Read this article from buildingscience.com first thoroughly: 

http://www.buildingscience.com/documents/reports/rr-0202-basement-insulation-systems


Specifically take a look at photographs 5 and 6 on page 4 in the document (page 5 in the pdf reader) for what they don't recommend. Pay particular attention to document pages 6-13. Also look at document page 9 (reader page 10) to see what they say about various thicknesses of XPS vs indoor humidity. That may help with answers to some of your questions.

I would consider buildingscience.com to be a good source of building information that is current. I pointed out a video on youtube because it demonstrated the technique to see.

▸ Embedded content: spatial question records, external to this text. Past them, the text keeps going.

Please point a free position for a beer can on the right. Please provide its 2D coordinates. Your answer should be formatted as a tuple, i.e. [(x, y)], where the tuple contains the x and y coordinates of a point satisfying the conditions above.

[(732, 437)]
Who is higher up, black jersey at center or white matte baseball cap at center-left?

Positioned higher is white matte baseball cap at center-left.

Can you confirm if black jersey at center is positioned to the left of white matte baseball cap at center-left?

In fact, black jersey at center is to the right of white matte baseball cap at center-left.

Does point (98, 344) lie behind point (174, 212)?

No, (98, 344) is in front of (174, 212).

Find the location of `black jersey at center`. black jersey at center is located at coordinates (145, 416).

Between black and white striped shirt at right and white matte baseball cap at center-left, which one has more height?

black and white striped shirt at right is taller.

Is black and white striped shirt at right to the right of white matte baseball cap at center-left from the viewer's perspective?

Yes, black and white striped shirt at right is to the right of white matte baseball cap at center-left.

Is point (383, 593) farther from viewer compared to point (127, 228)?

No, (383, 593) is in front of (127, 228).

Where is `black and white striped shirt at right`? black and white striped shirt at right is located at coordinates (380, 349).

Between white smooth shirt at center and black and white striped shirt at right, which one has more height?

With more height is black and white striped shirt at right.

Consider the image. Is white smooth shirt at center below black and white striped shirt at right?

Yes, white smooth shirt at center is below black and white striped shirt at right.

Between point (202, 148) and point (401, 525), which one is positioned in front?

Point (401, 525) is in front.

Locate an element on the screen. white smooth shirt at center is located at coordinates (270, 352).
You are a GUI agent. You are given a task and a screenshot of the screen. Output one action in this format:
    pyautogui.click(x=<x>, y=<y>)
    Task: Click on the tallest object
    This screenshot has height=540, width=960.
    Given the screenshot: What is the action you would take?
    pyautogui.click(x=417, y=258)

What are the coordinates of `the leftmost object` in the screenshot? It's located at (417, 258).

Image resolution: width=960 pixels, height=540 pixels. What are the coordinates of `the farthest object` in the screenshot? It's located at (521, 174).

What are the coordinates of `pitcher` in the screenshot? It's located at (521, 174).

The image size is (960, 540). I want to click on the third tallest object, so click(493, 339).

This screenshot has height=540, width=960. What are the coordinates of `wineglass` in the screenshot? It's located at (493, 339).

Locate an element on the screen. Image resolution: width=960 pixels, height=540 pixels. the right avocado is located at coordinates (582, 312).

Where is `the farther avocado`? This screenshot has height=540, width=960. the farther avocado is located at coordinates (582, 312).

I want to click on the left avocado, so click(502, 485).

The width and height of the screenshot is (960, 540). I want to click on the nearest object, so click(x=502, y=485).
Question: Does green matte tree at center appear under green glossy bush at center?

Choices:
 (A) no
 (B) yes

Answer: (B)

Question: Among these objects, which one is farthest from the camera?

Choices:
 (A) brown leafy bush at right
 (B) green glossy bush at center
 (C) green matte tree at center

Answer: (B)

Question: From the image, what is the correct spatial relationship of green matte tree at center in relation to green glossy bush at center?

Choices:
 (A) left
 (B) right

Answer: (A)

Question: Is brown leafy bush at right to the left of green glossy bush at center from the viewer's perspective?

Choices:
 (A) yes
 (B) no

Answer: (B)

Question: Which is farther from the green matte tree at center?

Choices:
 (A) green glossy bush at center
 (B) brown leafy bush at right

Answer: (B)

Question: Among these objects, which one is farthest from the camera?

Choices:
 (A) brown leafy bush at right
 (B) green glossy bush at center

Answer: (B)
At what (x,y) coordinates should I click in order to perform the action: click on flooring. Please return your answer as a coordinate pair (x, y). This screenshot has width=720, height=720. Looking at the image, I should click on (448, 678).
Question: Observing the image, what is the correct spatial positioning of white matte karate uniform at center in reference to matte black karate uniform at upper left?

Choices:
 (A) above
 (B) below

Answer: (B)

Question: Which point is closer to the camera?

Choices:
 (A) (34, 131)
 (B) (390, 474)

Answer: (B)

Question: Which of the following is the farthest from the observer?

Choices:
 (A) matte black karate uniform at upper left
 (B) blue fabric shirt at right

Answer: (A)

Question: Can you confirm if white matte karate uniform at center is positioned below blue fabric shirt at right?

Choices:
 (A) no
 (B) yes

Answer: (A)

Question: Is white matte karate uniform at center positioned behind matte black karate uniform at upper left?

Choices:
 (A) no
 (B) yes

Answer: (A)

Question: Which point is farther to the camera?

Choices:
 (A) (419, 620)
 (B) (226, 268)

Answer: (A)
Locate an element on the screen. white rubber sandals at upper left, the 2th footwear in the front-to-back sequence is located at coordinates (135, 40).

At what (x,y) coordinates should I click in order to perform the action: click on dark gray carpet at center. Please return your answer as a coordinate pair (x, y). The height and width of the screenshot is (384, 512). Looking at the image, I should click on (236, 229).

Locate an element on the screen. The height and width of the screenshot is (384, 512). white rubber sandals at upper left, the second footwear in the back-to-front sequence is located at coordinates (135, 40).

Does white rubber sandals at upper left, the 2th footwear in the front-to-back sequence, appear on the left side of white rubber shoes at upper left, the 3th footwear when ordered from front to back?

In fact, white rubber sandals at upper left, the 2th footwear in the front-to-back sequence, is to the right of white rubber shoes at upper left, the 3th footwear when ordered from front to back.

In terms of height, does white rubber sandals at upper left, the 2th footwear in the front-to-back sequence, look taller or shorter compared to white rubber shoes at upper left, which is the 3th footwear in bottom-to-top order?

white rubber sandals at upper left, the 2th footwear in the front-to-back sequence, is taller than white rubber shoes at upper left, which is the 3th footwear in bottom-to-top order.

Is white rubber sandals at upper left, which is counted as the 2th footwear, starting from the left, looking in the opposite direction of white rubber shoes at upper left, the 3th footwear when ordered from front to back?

You have to temper all of this with your local bldg codes. Keep in mind that local codes may not be up to more current ideas represented in any buildingscience.com articles. If you have to get a permit to finish your basement, you will need a plan of attack upfront.


----------



## AGWhitehouse (Jul 1, 2011)

Really read that article algored posted. High levels of moisture are inherent with any basement, no matter how well you think it's constructed. Build and insulated your walls with that in mind and you'll be fine.


----------



## ctote (Jul 6, 2011)

This is a bit off-topic, but how do I determine if I need a permit? How do I even go about getting a permit?


----------



## algored2deth (Jan 7, 2011)

In your area, you will have to go to a village/town/city hall and go to the bldg dept to request something. In general, and I claim not to be an expert in what needs a permit in every case, you need a permit when you do something structural, electrical, and plumbing. If you do a basement remodel, typically you are adding electrical outlets either in the basement or where it may affect other parts of the home. Major plumbing changes like adding a toilet or rerouting existing ones where you really are breaking up concrete are cases to consider. You should have a permit on file for these and you will be inspected once completed. There are lots of threads here that talk about bldg codes and the necessary evil they are. Do a search. There are some parts of the country that are pretty lax on permits and some that are very anal.


----------



## Gary in WA (Mar 11, 2009)

Search online at your local B.D. web site, eg- http://www.aacounty.org/IP/Resources/FinishBasementGuide.pdf

No Class 1 (poly) vapor barrier or Class 2 (faced insulation) in any basement, if under the IRC: http://publicecodes.citation.com/icod/irc/2009/icod_irc_2009_6_sec001_par003.htm

Gary


----------